L’appello suona particolarmente forte in Italia dove c’è troppa attesa delle elezioni europee come uno strumento per regolare i conti politici fra i partiti e i movimenti politici, semplicemente perché si tratta di una competizione regolata da un sistema proporzionale e con una soglia di sbarramento ragionevole (il 4%) per essere ammessi a concorrere al riparto dei seggi. Si tratta di un meccanismo che si pensa possa funzionare come una specie di sondaggio certificato per valutare come andranno le prossime elezioni politiche (sebbene i precedenti non accreditino questa lettura), ma soprattutto come si distribuiscono i consensi fra le componenti della attuale maggioranza e della attuale opposizione.
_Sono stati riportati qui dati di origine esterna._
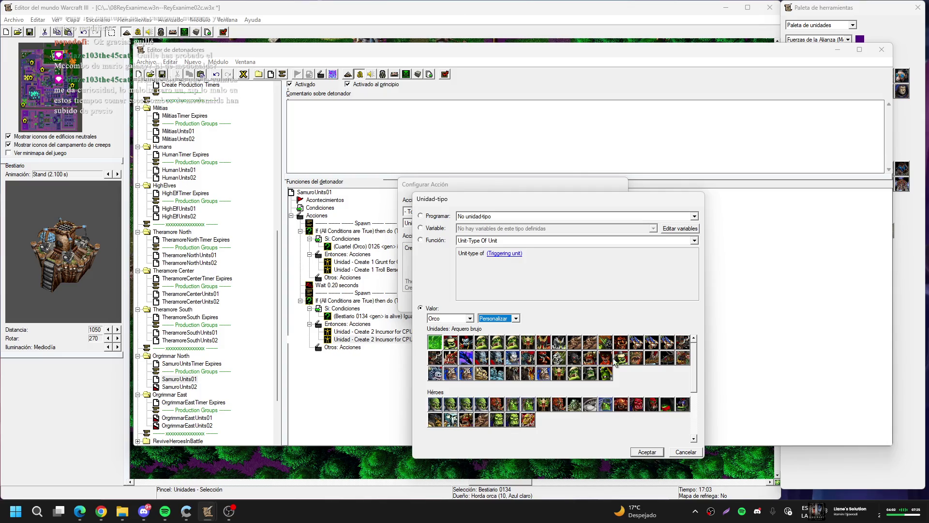
left_click(620, 358)
key("Return")
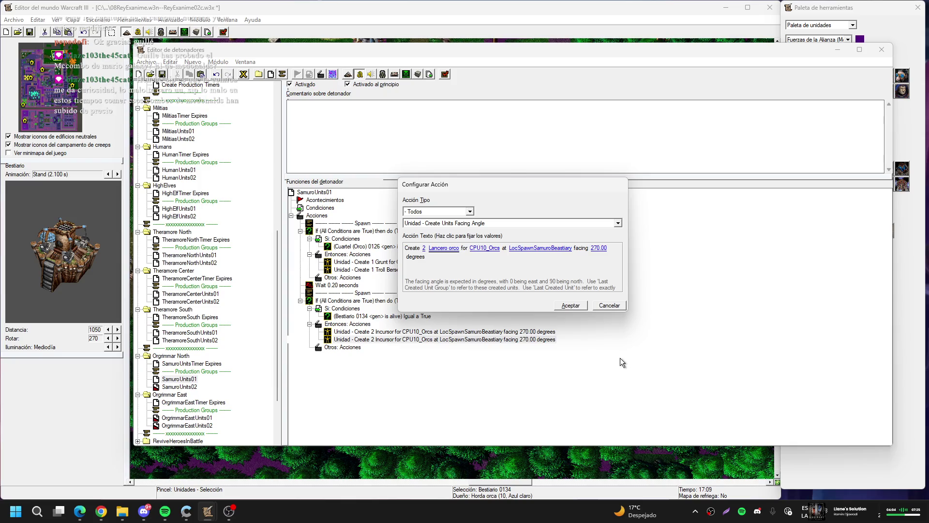
key("Return")
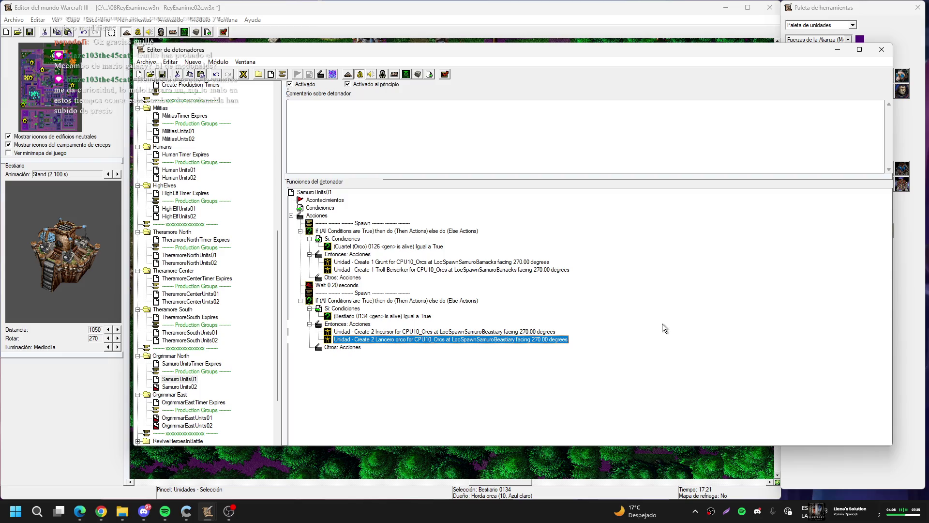
- Copy the Wait, Spawn comment and If block and paste a duplicate below
left_click_drag(324, 287, 351, 303)
key("ctrl+c")
key("ctrl+v")
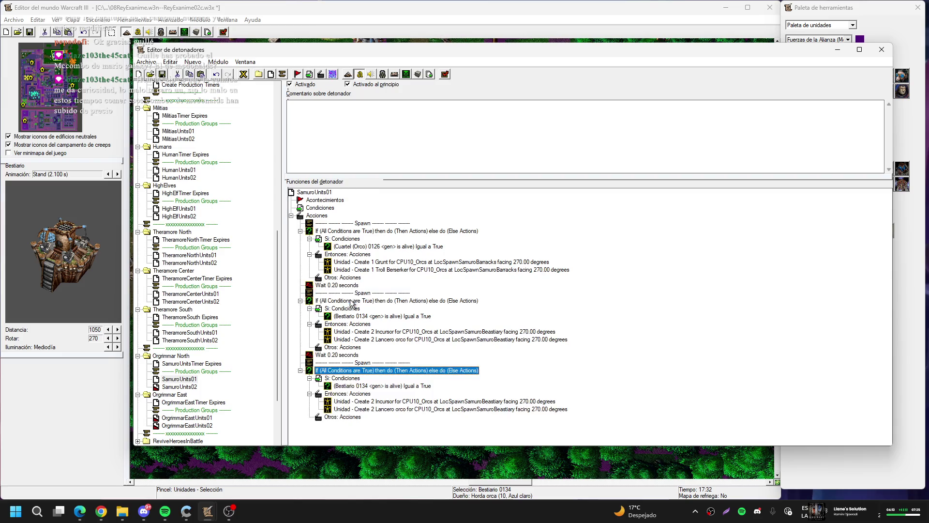
- Make the copied block's condition check that Pabellón del espíritu 0130 is alive
double_click(377, 385)
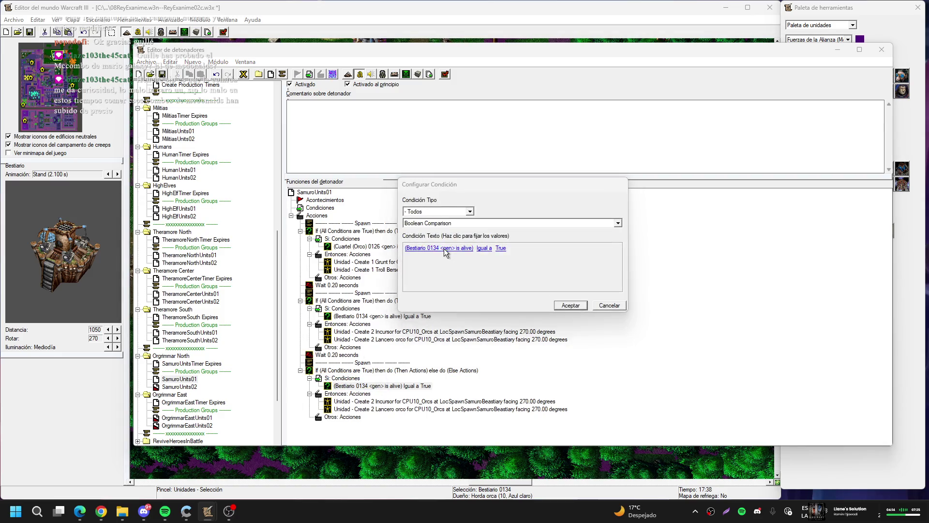
left_click(443, 249)
left_click(650, 237)
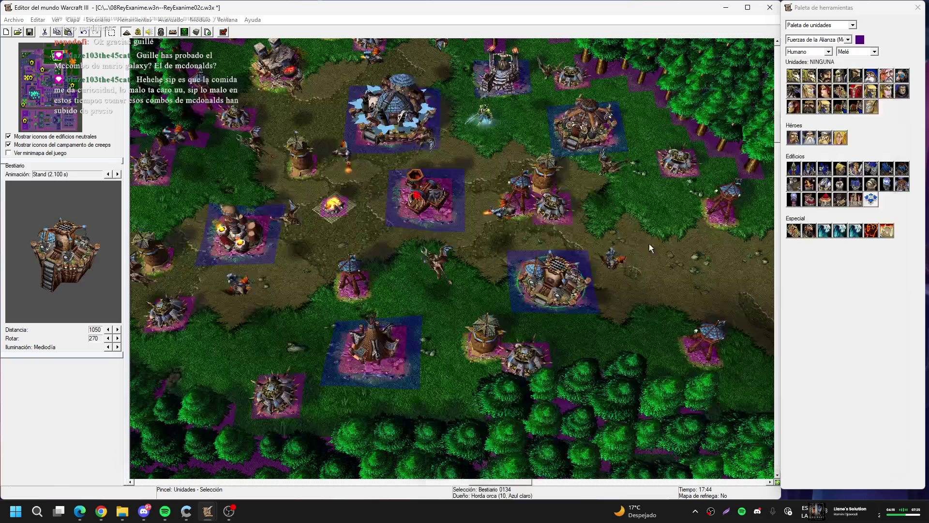
left_click(534, 330)
key("Up")
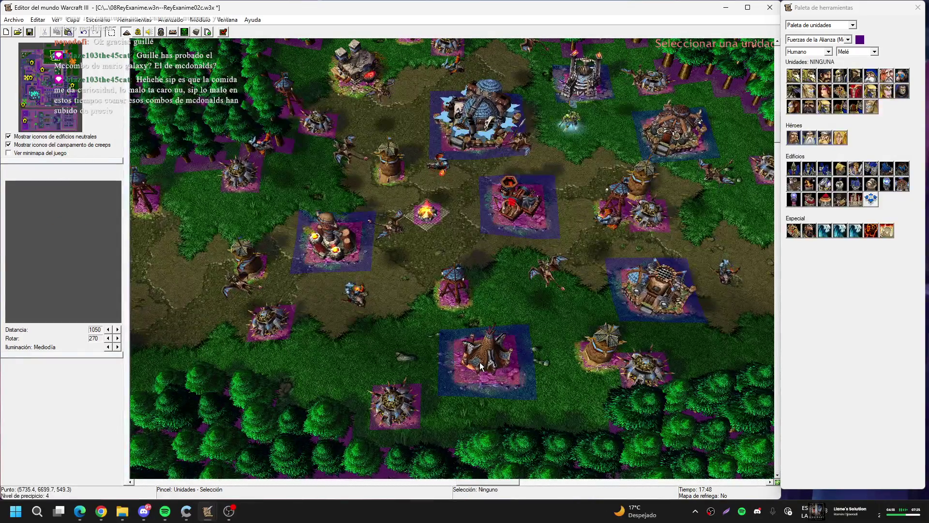
left_click(480, 365)
key("Return")
key("Down")
key("Down")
Fare di questo anomalo sondaggio delle future intenzioni di voto il fulcro delle strategie elettorali dei partiti diventerebbe una trappola molto pericolosa. Prima di tutto perché spingerebbe le forze in competizione a spingere sulla radicalizzazione delle loro posizioni in politica interna nella convinzione che così si possano raccogliere più consensi (e sorvoliamo sul rischio di distribuire mancette ad hoc …): non dimentichiamo che è sempre più difficile portare gli elettori alle urne e che lo è ancora di più in una competizione che riguarda una istituzione che non è esattamente fra le più coinvolgenti a livello di opinione pubblica.

In secondo luogo perché oscurerebbe il difficile tornante storico che il prossimo parlamento europeo sarà chiamato a gestire, che è esattamente quello che con limpida analisi ha presentato a Cracovia il presidente Mattarella.


Sarebbe difficile per esempio fare pressione per una Unione Europea capace di agire come una forza unificatrice delle risorse di cui dispongono le varie nazioni se si arriverà ad un parlamento fortemente condizionato dalle diverse demagogie, che non sono solo quelle del “prima i nostri” di ogni componente, ma altrettanto quelle che vogliono imporre come esigenze generali le peculiari convinzioni di minoranze organizzate. Esempi di azioni legate all’uno e all’altro genere ne abbiamo già visti troppi nella legislatura europea che va a concludersi e non hanno giovato a promuovere quella Europa solidale e legittimata da un vasto consenso popolare che dobbiamo auspicare.


La sfida che ci è posta davanti dal rinascere degli imperialismi espansivi da parte dei sistemi illiberali è cosa seria, relativamente nuova rispetto agli andamenti della storia così come si era andata configurando dal 1945, quando quantomeno a parole quasi nessuno aveva la spudoratezza di irridere apertamente alle norme del diritto internazionale o di proporre rinnovate fantasie sul tramonto della civiltà occidentale. Per partecipare da parte italiana alla risposta che sperabilmente la Ue dovrà dare a questa sfida c’è bisogno di coesione nazionale sui grandi principi e valori (declinati in modo da unire, e non da servire come strumento per erigere steccati che tengano fuori componenti della cittadinanza). Servirebbe anche perché i nostri eletti agiscano nel parlamento di Bruxelles/Strasburgo come parte del lavoro comune di costruzione della nuova Europa delle solidarietà (umane, politiche, anche di difesa contro chi vorrebbe piegarci), anziché disperdersi nella ricerca di bandiere e/o bandierine ideologiche dietro cui schierarci.


Mattarella, esercitando appieno il ruolo insito nella sua carica di interprete dei destini storici e della volontà profonda della vicenda da cui veniamo, non ha fatto davvero a Cracovia un discorso di routine per quanto alta e appropriata. Ha dato voce a grandi interrogativi che pone il momento che stiamo vivendo. Il richiamo fatto alla famosa domanda, che non era retorica quando fu posta, ma che lo è diventata per come andarono le cose, la quale si interrogava se valesse la pena di morire per Danzica (l’obiettivo di rottura da parte nazista di una sistemazione territoriale voluta da un trattato di pace), è anche più della chiave di lettura di quel discorso.